Botulinum Toxin Injections

Botulinum toxin, injected directly into the salivary glands, offers a middle ground between medication and surgery. The toxin temporarily blocks the nerve signals that drive saliva production in the targeted gland. It’s most commonly injected into the submandibular glands, which sit beneath the jaw and produce the majority of resting saliva.

A study of 131 children found that botulinum toxin was effective in roughly half of patients, with a median duration of about 22 weeks (around five months) before symptoms returned. That means repeat injections are necessary to maintain the benefit, typically two to three times per year. The procedure is relatively quick but may require sedation in children or patients who have difficulty staying still.

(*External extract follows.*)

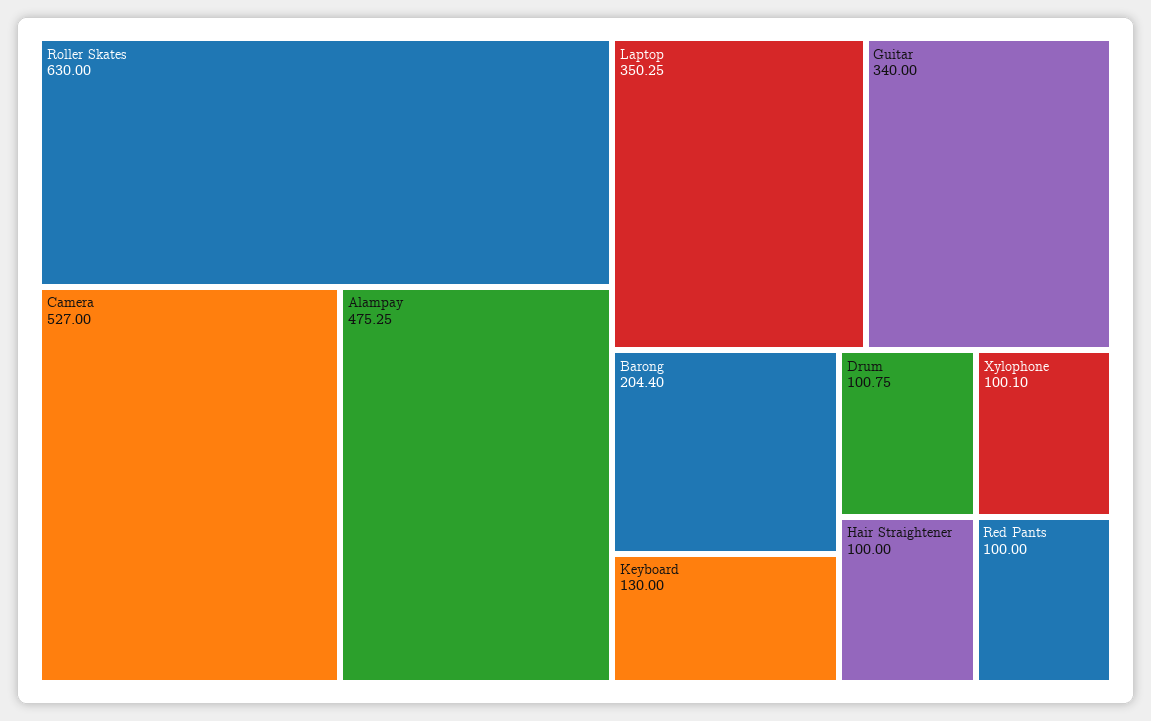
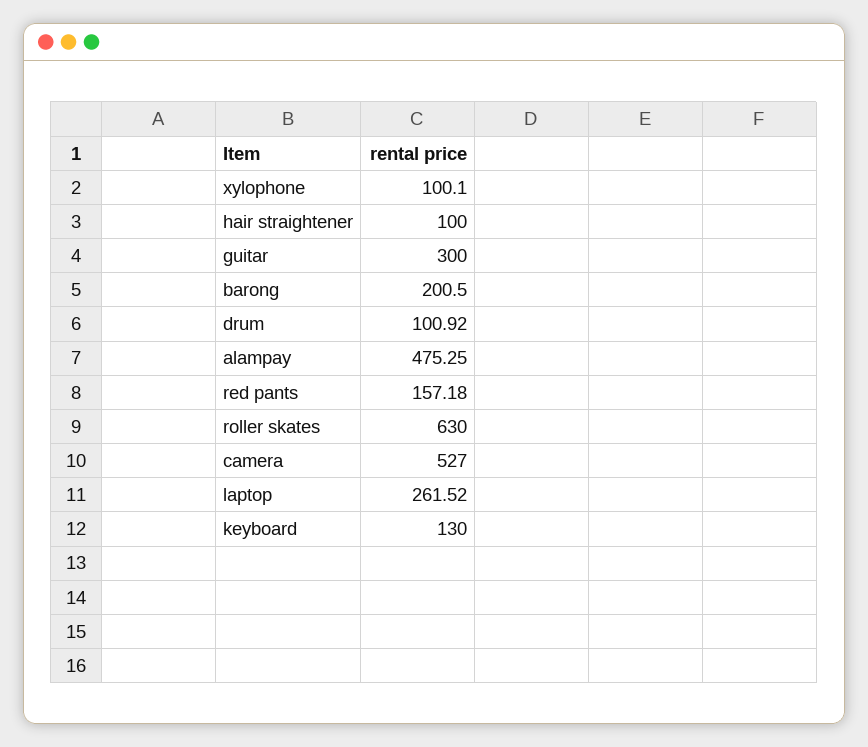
Laptop: 350.25 -> 261.52
Guitar: 340 -> 300
Barong: 204.4 -> 200.5
Drum: 100.75 -> 100.92
Red Pants: 100 -> 157.18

Surgical Options for Severe Cases

When conservative treatments and injections fail to control sialorrhea, surgery becomes an option. The most common procedure is removal of the submandibular glands, sometimes combined with rerouting or tying off the ducts of the parotid glands (the large salivary glands near the ears). A systematic review of over 700 patients found consistently positive outcomes with gland removal alone. Adding parotid duct procedures at the same time did not appear to provide additional benefit.

Surgery is typically reserved for patients with chronic, severe sialorrhea that hasn’t responded to other treatments. It permanently reduces saliva volume, which is both its advantage and its tradeoff: some patients experience excessive dryness afterward, which can affect dental health and comfort.